Susanne Moser: I certainly think so. The loss is tremendous and heartbreaking on so many levels, both the human suffering and the wiping out of other species, the loss of places, seasons. And it strikes me that it seems so much easier to imagine these losses than to imagine that we could change ourselves and create a different form of living on the planet.
It is really crucial that we learn to imagine what we could gain. If we can't imagine it, it’s more difficult to create. It'll make us dependent on accidents, serendipities.
When [atmospheric concentration of carbon passed] 415 parts per million, people were saying that we had never had these kinds of atmospheric conditions during the time that homo sapiens have been on this planet. And we’re now moving to double that, and beyond.
So we’re having to deal with completely new environmental conditions, and we will be changed by that. Can we imagine that? No. Can we try to imagine that we’re not just clobbering each other over the head or blowing each other up? I can imagine something different.
Laurie Mazur: When you imagine it, what is the best thing about that new world?

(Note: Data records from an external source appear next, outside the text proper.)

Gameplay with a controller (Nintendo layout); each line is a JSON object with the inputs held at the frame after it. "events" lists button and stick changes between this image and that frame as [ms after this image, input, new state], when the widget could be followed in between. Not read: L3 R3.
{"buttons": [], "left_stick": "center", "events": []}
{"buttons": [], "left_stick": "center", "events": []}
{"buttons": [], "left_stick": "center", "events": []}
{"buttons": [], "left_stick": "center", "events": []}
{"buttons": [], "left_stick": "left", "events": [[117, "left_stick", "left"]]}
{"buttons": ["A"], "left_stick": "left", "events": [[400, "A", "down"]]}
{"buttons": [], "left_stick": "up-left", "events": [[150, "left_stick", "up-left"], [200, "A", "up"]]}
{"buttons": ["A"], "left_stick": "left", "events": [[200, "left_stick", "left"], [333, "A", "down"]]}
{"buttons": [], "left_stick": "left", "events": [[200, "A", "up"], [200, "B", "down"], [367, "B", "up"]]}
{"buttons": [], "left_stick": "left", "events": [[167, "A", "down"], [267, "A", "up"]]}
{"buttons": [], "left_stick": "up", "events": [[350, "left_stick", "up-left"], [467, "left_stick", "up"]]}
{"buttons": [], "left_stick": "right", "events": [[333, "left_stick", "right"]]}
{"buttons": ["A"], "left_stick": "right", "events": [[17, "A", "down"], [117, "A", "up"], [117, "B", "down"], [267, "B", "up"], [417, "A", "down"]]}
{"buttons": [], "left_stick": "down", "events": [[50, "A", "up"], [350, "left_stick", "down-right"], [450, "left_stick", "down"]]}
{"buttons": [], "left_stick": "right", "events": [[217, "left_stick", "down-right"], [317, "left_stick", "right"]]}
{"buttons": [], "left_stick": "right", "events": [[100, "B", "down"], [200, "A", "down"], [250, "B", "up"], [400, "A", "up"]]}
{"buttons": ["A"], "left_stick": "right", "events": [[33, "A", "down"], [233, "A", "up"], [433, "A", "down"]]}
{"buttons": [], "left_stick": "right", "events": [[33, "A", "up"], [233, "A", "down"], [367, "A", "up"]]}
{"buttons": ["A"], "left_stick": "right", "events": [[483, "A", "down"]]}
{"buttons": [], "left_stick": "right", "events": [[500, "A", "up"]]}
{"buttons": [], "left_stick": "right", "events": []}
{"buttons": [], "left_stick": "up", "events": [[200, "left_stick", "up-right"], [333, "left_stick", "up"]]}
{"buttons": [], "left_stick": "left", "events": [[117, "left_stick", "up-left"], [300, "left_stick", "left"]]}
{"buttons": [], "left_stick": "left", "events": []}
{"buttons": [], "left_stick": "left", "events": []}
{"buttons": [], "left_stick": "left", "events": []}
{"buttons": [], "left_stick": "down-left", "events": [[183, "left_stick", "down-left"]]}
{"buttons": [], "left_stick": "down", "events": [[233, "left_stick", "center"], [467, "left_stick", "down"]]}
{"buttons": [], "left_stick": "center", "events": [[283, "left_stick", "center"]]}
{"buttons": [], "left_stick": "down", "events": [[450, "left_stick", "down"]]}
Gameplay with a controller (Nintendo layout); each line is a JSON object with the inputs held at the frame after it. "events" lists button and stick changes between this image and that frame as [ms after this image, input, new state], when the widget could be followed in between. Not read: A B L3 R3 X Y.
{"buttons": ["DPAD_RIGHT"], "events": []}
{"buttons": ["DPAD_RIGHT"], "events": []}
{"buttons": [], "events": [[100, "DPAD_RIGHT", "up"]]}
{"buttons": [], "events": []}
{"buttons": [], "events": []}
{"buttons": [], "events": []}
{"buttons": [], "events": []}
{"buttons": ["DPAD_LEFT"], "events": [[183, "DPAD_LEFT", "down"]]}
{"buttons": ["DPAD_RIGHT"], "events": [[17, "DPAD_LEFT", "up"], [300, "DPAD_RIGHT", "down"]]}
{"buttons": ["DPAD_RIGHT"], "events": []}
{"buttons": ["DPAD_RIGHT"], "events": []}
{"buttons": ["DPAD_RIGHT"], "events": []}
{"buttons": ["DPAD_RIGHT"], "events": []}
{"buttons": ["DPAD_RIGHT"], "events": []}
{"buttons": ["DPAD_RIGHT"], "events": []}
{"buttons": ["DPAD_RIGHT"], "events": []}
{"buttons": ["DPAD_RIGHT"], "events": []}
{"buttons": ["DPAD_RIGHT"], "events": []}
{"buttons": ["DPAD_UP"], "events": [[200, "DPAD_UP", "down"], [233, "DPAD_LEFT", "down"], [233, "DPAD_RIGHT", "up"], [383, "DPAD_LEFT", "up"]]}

Susanne Moser: That we will be a nondominant species again. I'm not the first one to say that. But it’s basically the idea of keeping the Anthropocene to a really thin layer in the geologic record and being one among many species that live on this planet within the confines of its resources, without damaging it, and in fact making it part of our species’ purpose to recreate and nourish the conditions for the continuity of life.
In my highest aspirations for the human species, that’s what we will be: servants of life.